- **Activity**
Omit the pictures while printing every entry below exactly as given.

Stored data entries

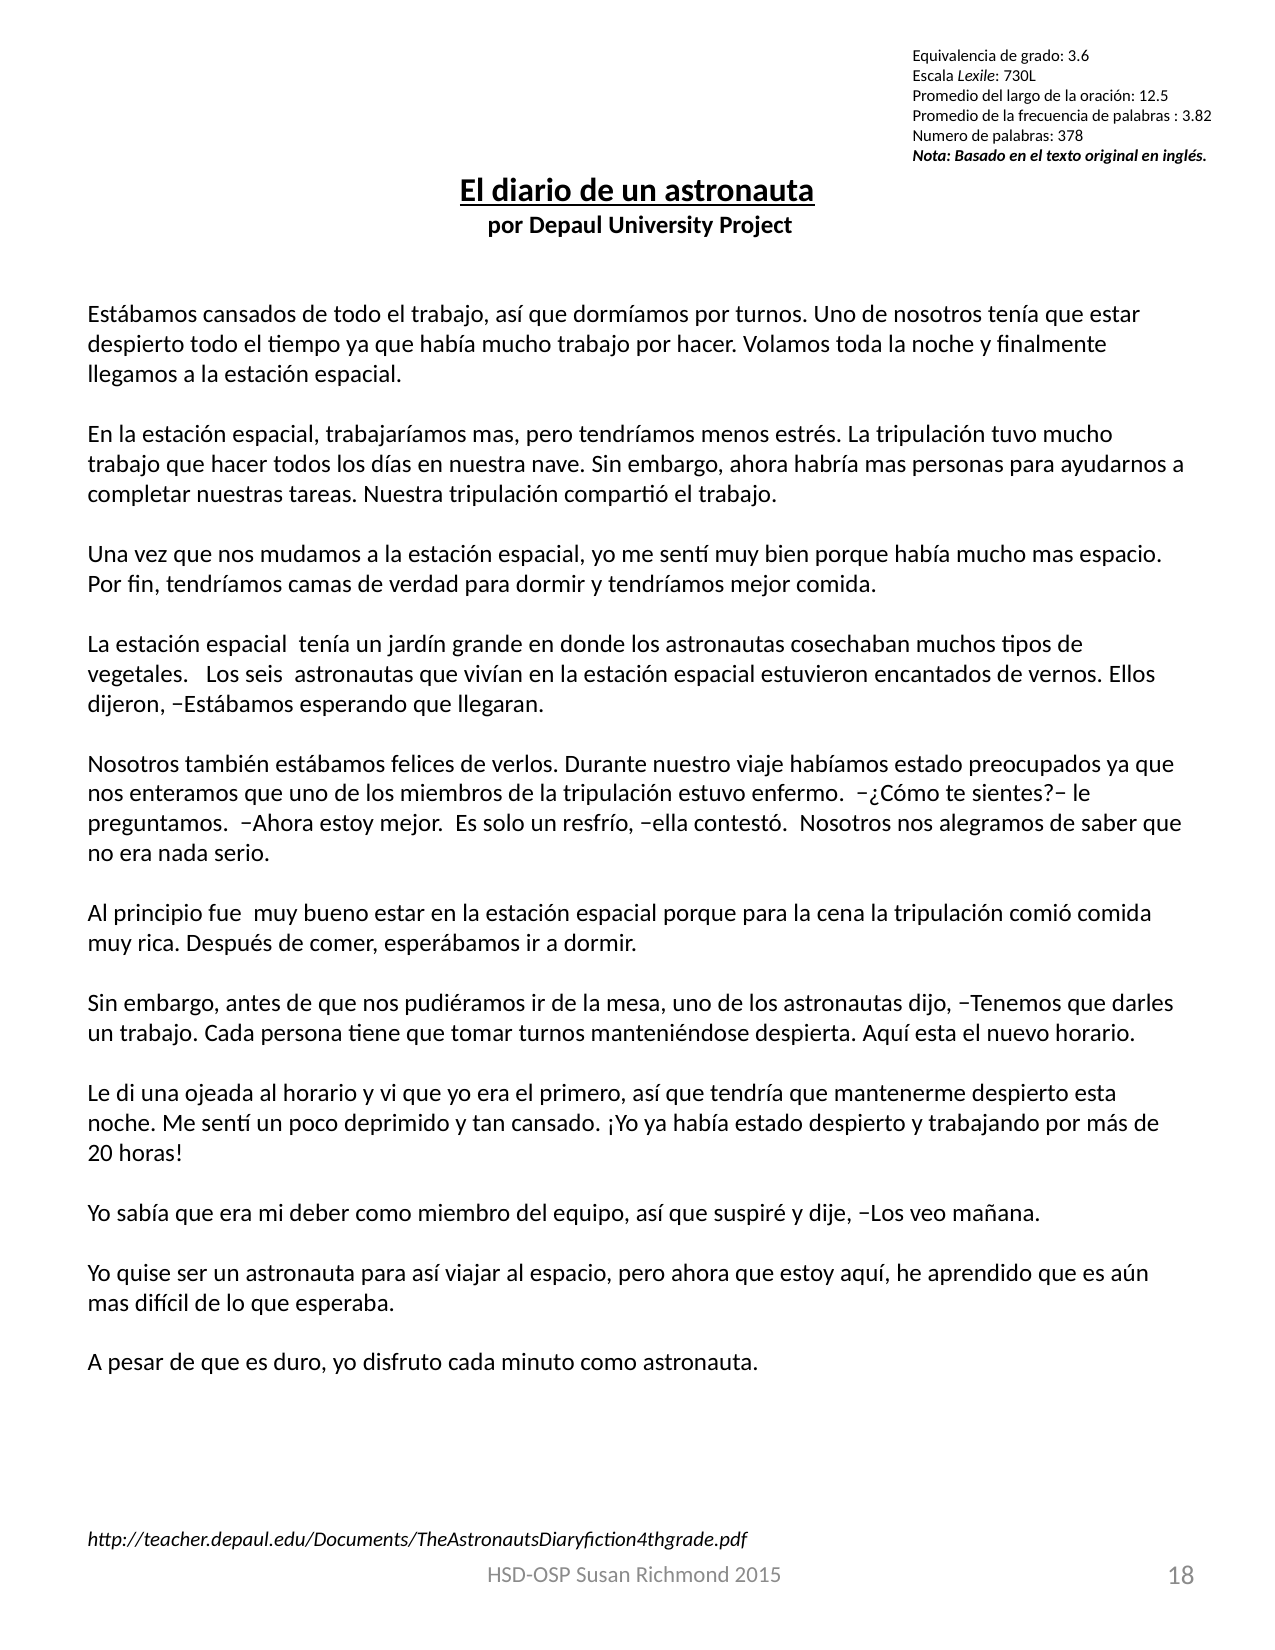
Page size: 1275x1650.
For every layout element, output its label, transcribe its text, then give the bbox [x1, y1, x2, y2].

text_box El diario de un astronauta por Depaul University Project Estábamos cansados de todo el trabajo, así que dormíamos por turnos. Uno de nosotros tenía que estar despierto todo el tiempo ya que había mucho trabajo por hacer. Volamos toda la noche y finalmente llegamos a la estación espacial. En la estación espacial, trabajaríamos mas, pero tendríamos menos estrés. La tripulación tuvo mucho trabajo que hacer todos los días en nuestra nave. Sin embargo, ahora habría mas personas para ayudarnos a completar nuestras tareas. Nuestra tripulación compartió el trabajo. Una vez que nos mudamos a la estación espacial, yo me sentí muy bien porque había mucho mas espacio. Por fin, tendríamos camas de verdad para dormir y tendríamos mejor comida. La estación espacial tenía un jardín grande en donde los astronautas cosechaban muchos tipos de vegetales. Los seis astronautas que vivían en la estación espacial estuvieron encantados de vernos. Ellos dijeron, −Estábamos esperando que llegaran. Nosotros también estábamos felices de verlos. Durante nuestro viaje habíamos estado preocupados ya que nos enteramos que uno de los miembros de la tripulación estuvo enfermo. −¿Cómo te sientes?− le preguntamos. −Ahora estoy mejor. Es solo un resfrío, −ella contestó. Nosotros nos alegramos de saber que no era nada serio. Al principio fue muy bueno estar en la estación espacial porque para la cena la tripulación comió comida muy rica. Después de comer, esperábamos ir a dormir. Sin embargo, antes de que nos pudiéramos ir de la mesa, uno de los astronautas dijo, −Tenemos que darles un trabajo. Cada persona tiene que tomar turnos manteniéndose despierta. Aquí esta el nuevo horario. Le di una ojeada al horario y vi que yo era el primero, así que tendría que mantenerme despierto esta noche. Me sentí un poco deprimido y tan cansado. ¡Yo ya había estado despierto y trabajando por más de 20 horas! Yo sabía que era mi deber como miembro del equipo, así que suspiré y dije, −Los veo mañana. Yo quise ser un astronauta para así viajar al espacio, pero ahora que estoy aquí, he aprendido que es aún mas difícil de lo que esperaba. A pesar de que es duro, yo disfruto cada minuto como astronauta. http://teacher.depaul.edu/Documents/TheAstronautsDiaryfiction4thgrade.pdf [70, 159, 1205, 1559]
slide_number 18 [913, 1529, 1212, 1618]
text_box Equivalencia de grado: 3.6 Escala Lexile: 730L Promedio del largo de la oración: 12.5 Promedio de la frecuencia de palabras : 3.82 Numero de palabras: 378 Nota: Basado en el texto original en inglés. [897, 37, 1228, 172]
footer HSD-OSP Susan Richmond 2015 [435, 1529, 840, 1618]
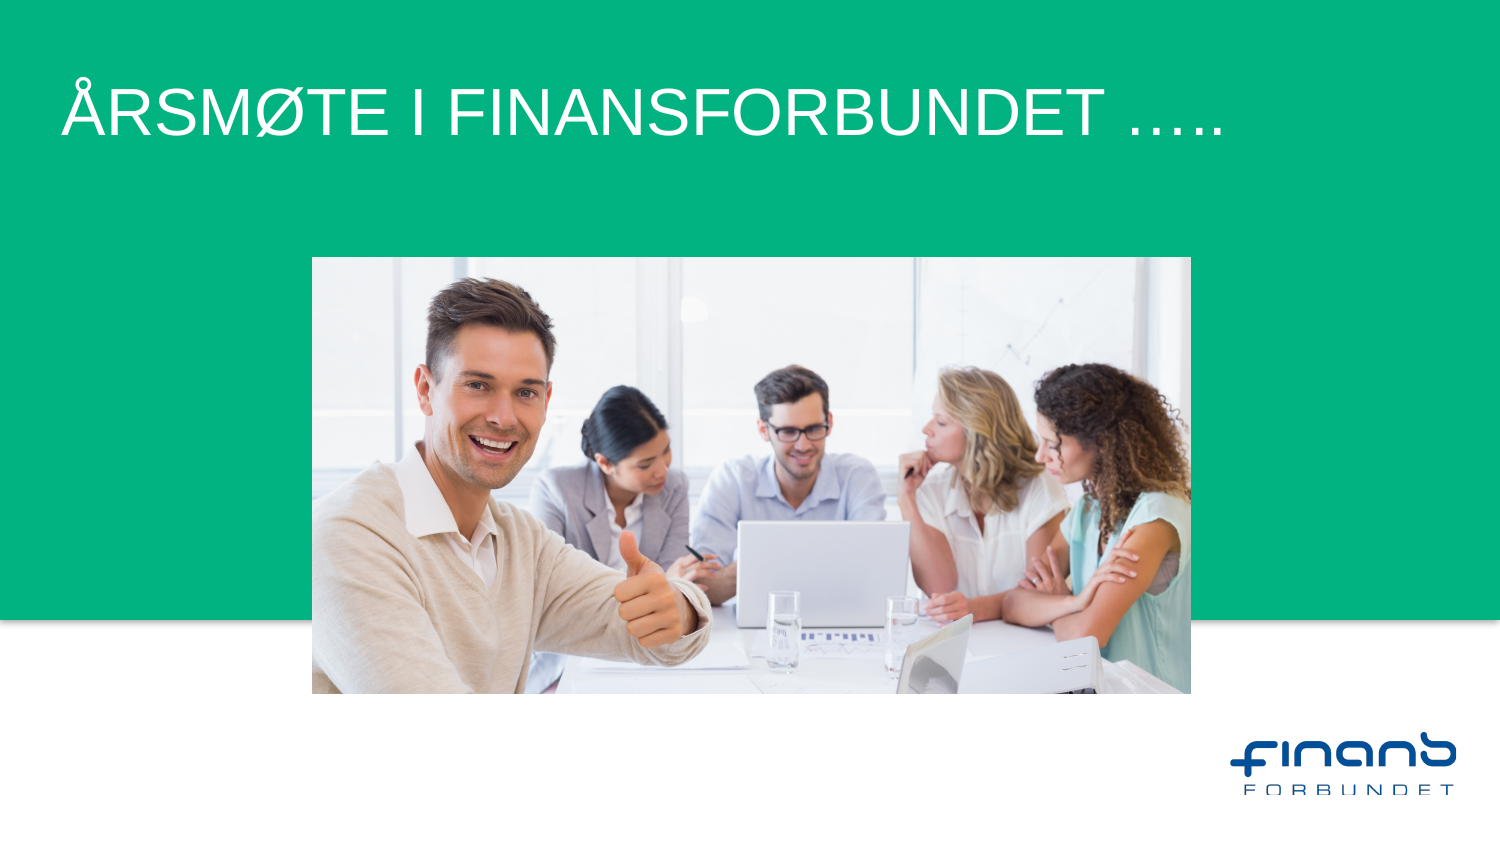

- **Response**
Page size: 1275x1650.
For every layout element, output its label, transcribe its text, then give the bbox [x1, y1, x2, y2].

text_box El diario de un astronauta por Depaul University Project Estábamos cansados de todo el trabajo, así que dormíamos por turnos. Uno de nosotros tenía que estar despierto todo el tiempo ya que había mucho trabajo por hacer. Volamos toda la noche y finalmente llegamos a la estación espacial. En la estación espacial, trabajaríamos mas, pero tendríamos menos estrés. La tripulación tuvo mucho trabajo que hacer todos los días en nuestra nave. Sin embargo, ahora habría mas personas para ayudarnos a completar nuestras tareas. Nuestra tripulación compartió el trabajo. Una vez que nos mudamos a la estación espacial, yo me sentí muy bien porque había mucho mas espacio. Por fin, tendríamos camas de verdad para dormir y tendríamos mejor comida. La estación espacial tenía un jardín grande en donde los astronautas cosechaban muchos tipos de vegetales. Los seis astronautas que vivían en la estación espacial estuvieron encantados de vernos. Ellos dijeron, −Estábamos esperando que llegaran. Nosotros también estábamos felices de verlos. Durante nuestro viaje habíamos estado preocupados ya que nos enteramos que uno de los miembros de la tripulación estuvo enfermo. −¿Cómo te sientes?− le preguntamos. −Ahora estoy mejor. Es solo un resfrío, −ella contestó. Nosotros nos alegramos de saber que no era nada serio. Al principio fue muy bueno estar en la estación espacial porque para la cena la tripulación comió comida muy rica. Después de comer, esperábamos ir a dormir. Sin embargo, antes de que nos pudiéramos ir de la mesa, uno de los astronautas dijo, −Tenemos que darles un trabajo. Cada persona tiene que tomar turnos manteniéndose despierta. Aquí esta el nuevo horario. Le di una ojeada al horario y vi que yo era el primero, así que tendría que mantenerme despierto esta noche. Me sentí un poco deprimido y tan cansado. ¡Yo ya había estado despierto y trabajando por más de 20 horas! Yo sabía que era mi deber como miembro del equipo, así que suspiré y dije, −Los veo mañana. Yo quise ser un astronauta para así viajar al espacio, pero ahora que estoy aquí, he aprendido que es aún mas difícil de lo que esperaba. A pesar de que es duro, yo disfruto cada minuto como astronauta. http://teacher.depaul.edu/Documents/TheAstronautsDiaryfiction4thgrade.pdf [70, 159, 1205, 1559]
slide_number 18 [913, 1529, 1212, 1618]
text_box Equivalencia de grado: 3.6 Escala Lexile: 730L Promedio del largo de la oración: 12.5 Promedio de la frecuencia de palabras : 3.82 Numero de palabras: 378 Nota: Basado en el texto original en inglés. [897, 37, 1228, 172]
footer HSD-OSP Susan Richmond 2015 [435, 1529, 840, 1618]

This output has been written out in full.